HTTP and proxy metrics
Ferron also emits common request-path metrics:
| Metric | Type | Attributes | Description |
|---|---|---|---|
ferron.http.server.pre_handler_request_count | Counter | — | Malformed or timed-out requests rejected before the normal HTTP handler completes |
ferron.http.server.redirects | Counter | — | Redirects emitted by the core server, including trailing-slash and HTTP-to-HTTPS redirects |
ferron.http.server.client_ip_rewrites | Counter | — | Requests whose client IP was rewritten from a trusted proxy header |
ferron.http.server.cors_preflights | Counter | — | CORS preflight requests handled before the main pipeline |
ferron.http.server.connection_errors | Counter | transport, lifecycle stage | Listener and handshake failures |
Common alerting patterns
The table below maps core metrics to practical alerting thresholds. Adjust thresholds based on your deployment size and traffic patterns.
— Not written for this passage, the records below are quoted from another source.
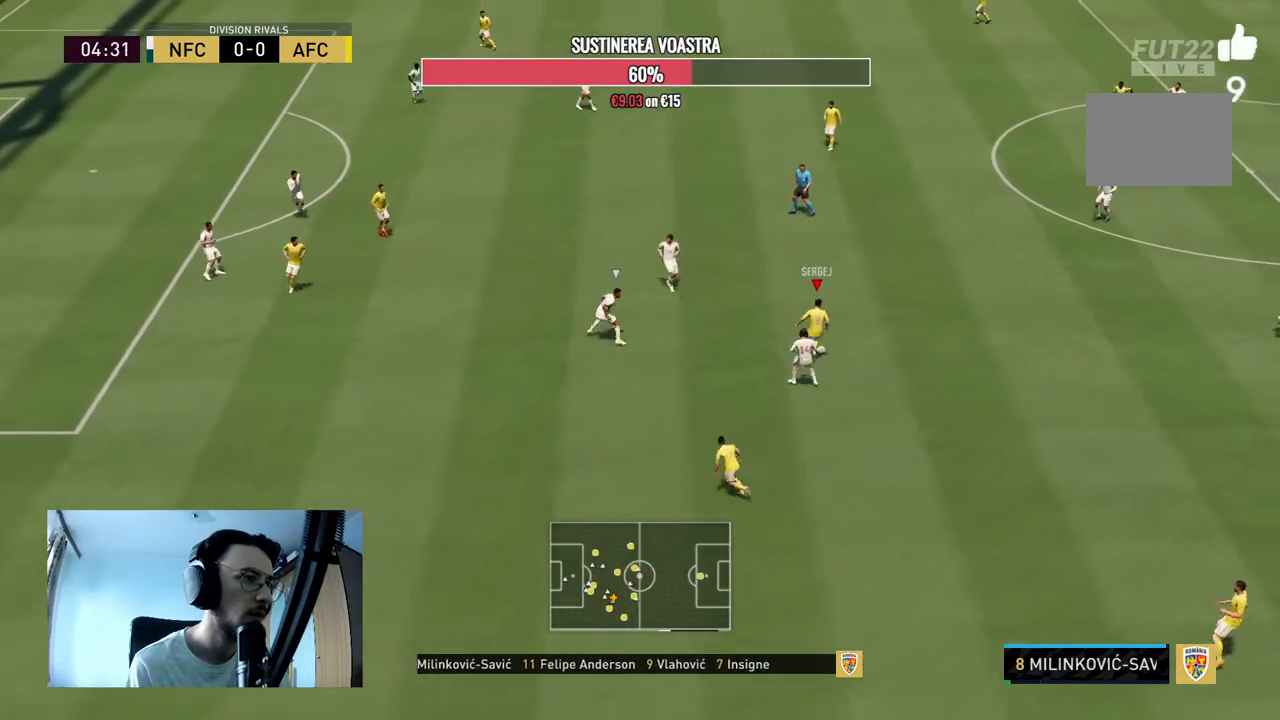
{"dt_ms": 500, "buttons": [], "left_stick": "center", "right_stick": "center", "events": [[100, "left_stick", "up"], [167, "A", "up"], [433, "left_stick", "center"]]}
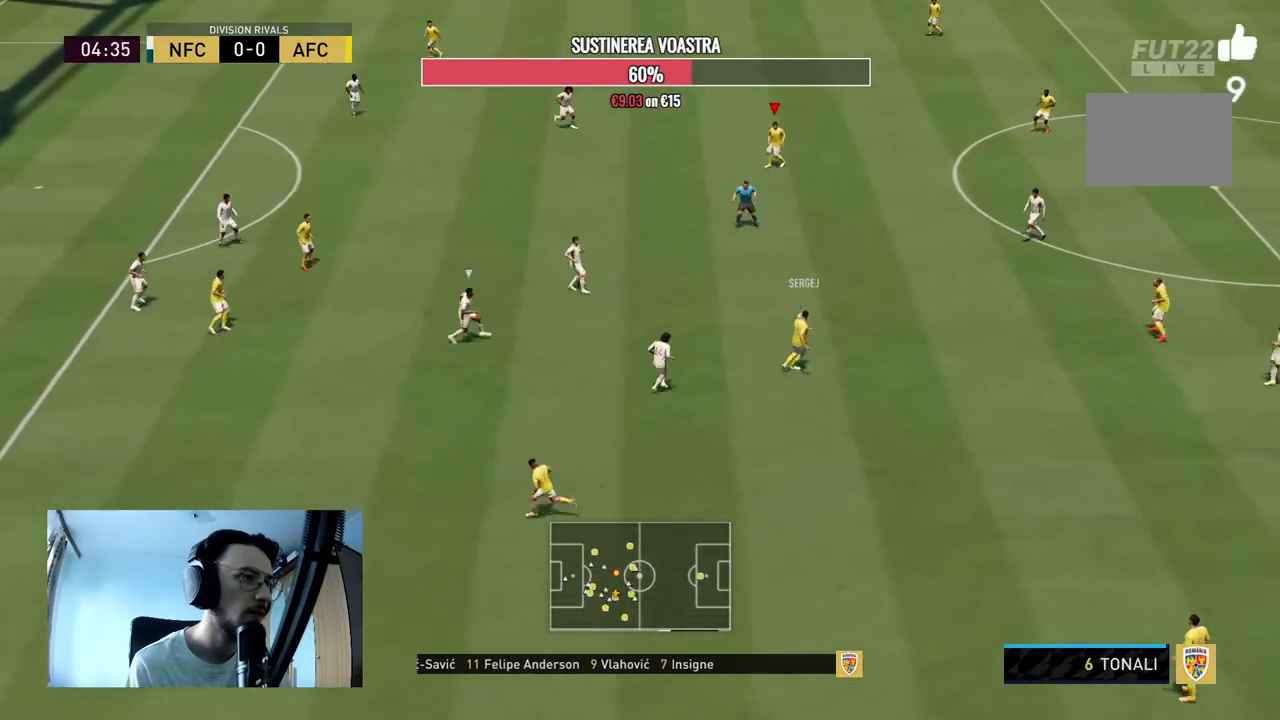
{"dt_ms": 1000, "buttons": [], "left_stick": "center", "right_stick": "center"}
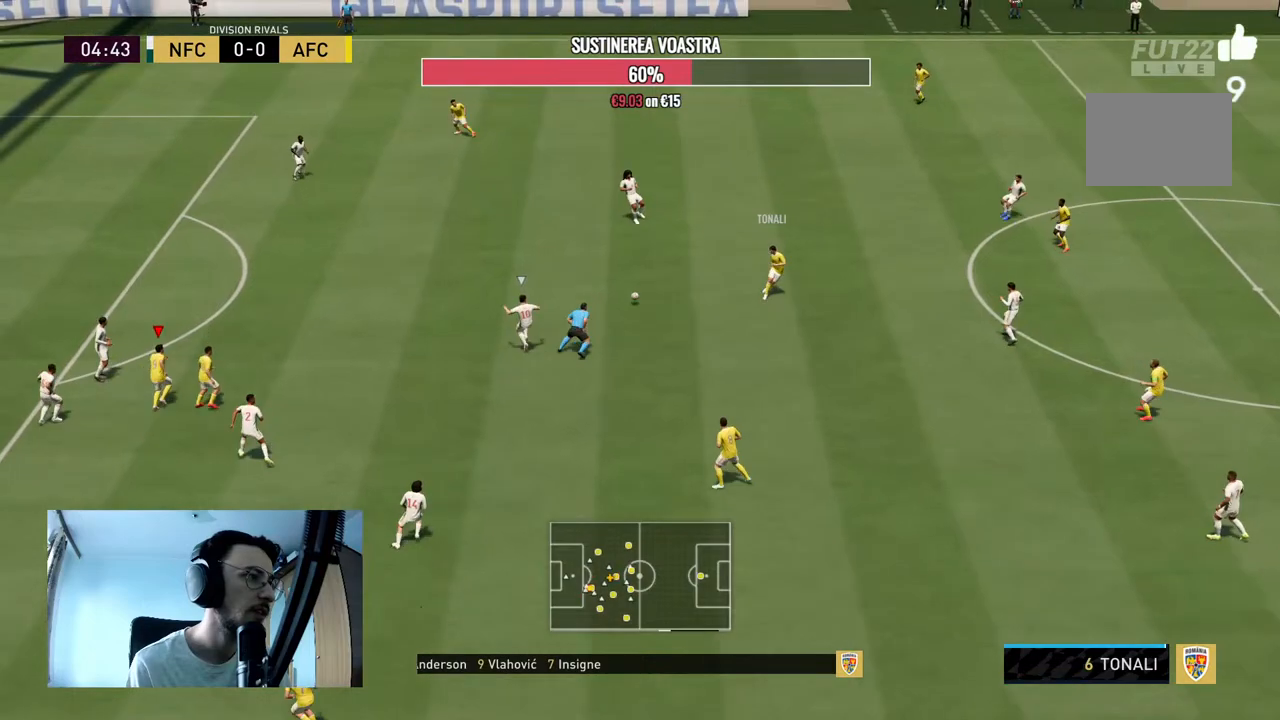
{"dt_ms": 500, "buttons": [], "left_stick": "up", "right_stick": "center", "events": [[200, "left_stick", "up"], [233, "R2", "down"], [433, "R2", "up"]]}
| Alert | Metric | Suggested threshold |
|---|---|---|
| High error rate | ferron.http.server.connection_errors | Rate > 10/s for 1m |
| Connection saturation | ferron.admin.connections_active | Approaching configured limit |
| Config reload failures | ferron.admin.reloads | Count > 0 with error attribute |
| Export backpressure | ferron.admin.observability_events_dropped | Rate > 0 |
| Queue buildup | ferron.admin.observability_event_queue_len | > 1000 |
| Memory growth | process.memory.usage | Sustained increase over hours |
| CPU saturation | process.cpu.utilization | > 0.9 sustained |
Cardinality guidance
Observability sinks may drop events under high load. Ferron exposes ferron.admin.observability_events_dropped and ferron.admin.observability_event_queue_len to help detect and tune exporter queues.
When using Prometheus or OTLP with baggage promotion, monitor label cardinality. High-cardinality labels (such as user IDs or request IDs used as metric labels) can cause significant performance degradation and memory consumption in Prometheus. Use max_distinct on baggage keys to cap distinct label values and prevent label explosion. Values exceeding the distinct cap are automatically hashed to a deterministic string.